7. Sequencing recommendation¶
Phases are ordered by dogfood cost, not by user-pain ranking. The authoring contract (§ 2.2) makes dogfood-feasibility the binding constraint — a higher-pain guide we cannot validate yet is later in the queue than a lower-pain guide we can ship now.
| Phase | Guides | Dogfood cost | Rationale |
|---|---|---|---|
| Phase 1 — zero / minimal new setup | §3.3 (local-dev emulators), §3.7 (SQLite sidebar), §3.4 (SFTP reliability) | Already in CI; laptop-only | Can start immediately; proves the authoring contract end-to-end on low-risk targets |
| Phase 2 — free-tier accounts | §3.1 (S3-compatible: MinIO + R2 + B2 scope), §3.6 (credential rotation, non-Azure halves), §3.2-SFTP-half (prefetch tuning) | Account signup; no budget | Sign up R2 + B2 free-tier accounts; reuse §3.1 buckets for §3.6 rotation tests |
| Phase 3 — budgeted dogfood | §3.2-S3-half (5 GB cliff — AWS budget), §3.5 (Azure keyless — subscription + RBAC), §3.6-Azure-half | Real AWS / Azure spend | Defer until access is confirmed; do not start writing without it |
| Tier-2 sidebars | s3.md, sftp.md, azure.md, azure-hns-setup.md additions |
Negligible | Fold into adjacent Tier-1 PRs wherever the relevant page is already being edited |
Phase 1 candidates can ship in parallel and are mutually independent. Phase 2 candidates depend on the free-tier accounts being provisioned once; after that they are independent. Phase 3 is gated on §8 Q5.
8. Open questions¶
-
One PR or many? Each guide is a self-contained addition; per-guide PRs are easier to review but lose the consistency a single sweep would give. Recommendation: per-Tier-1-guide PR, with sidebar mop-up rolled into whichever PR touches the relevant backend page.
-
Guide template. The two existing guides (
azure-hns-setup.md,sftp.md) have slightly different shapes. Extract a shared template (Prerequisites → Setup → Verification → Troubleshooting → Out of scope) before authoring the next one? Recommendation: yes, but cheap — derive from the structure both existing guides already converge on; do not over-engineer. -
Per-guide ownership. Each guide needs a backlog item of its own when picked up. ID-199 (this proposal) is the parent; per-guide IDs split off as work begins. Recommendation: defer per-guide IDs until each guide is committed to.
-
Code-side flags (§6). Should the third-S3-lane question be folded into ID-114 (iceboxed PyArrow bucket-path research) or get its own ID? Recommendation: own ID — different design question, different evidence base.
-
Dogfood budget and access (gates Phase 3). §3.5 (Azure keyless) requires a real Azure subscription with elevated RBAC plus vNet / private-endpoint provisioning rights. §3.2's S3 5 GB sub-section requires an AWS bucket and ~10 GB of write traffic. Two paths: (a) authorize the spend / access up front and queue Phase 3 immediately after Phase 2; (b) ship Phase 1 + Phase 2 only and re-evaluate Phase 3 once user pain on those sections is confirmed or fades. Recommendation: (b) — ship what we can dogfood now, treat Phase 3 as an explicit follow-on decision rather than an assumption.
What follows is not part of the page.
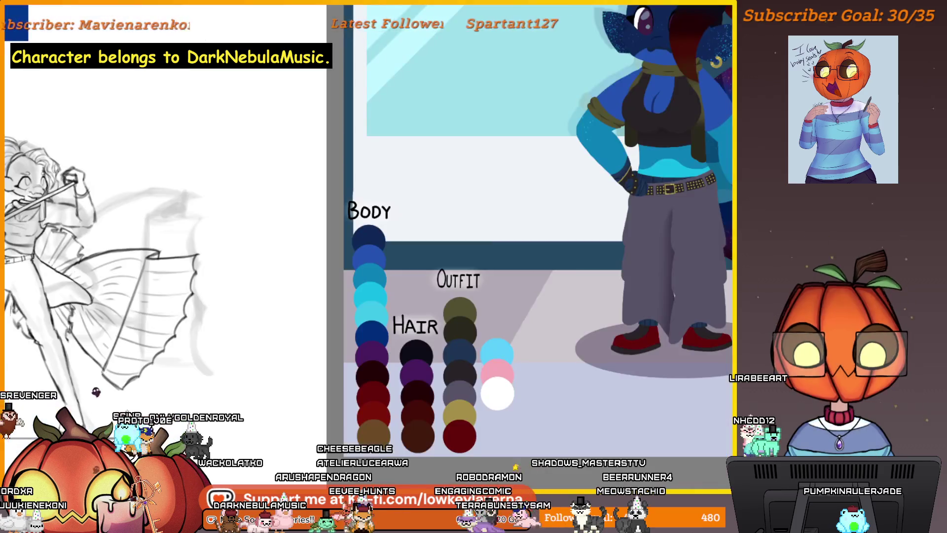
pyautogui.scroll(3, 494, 236)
This research is advisory per
CLAUDE.md § Audits Rule 3 ("an audit's
authority is its diagnosis; its prescription is advisory"). The
diagnosis — seven pain themes with cross-validated evidence — is what to
trust. The proposed guide structure, scope boundaries, and sequencing
are starting points to challenge during pick-up.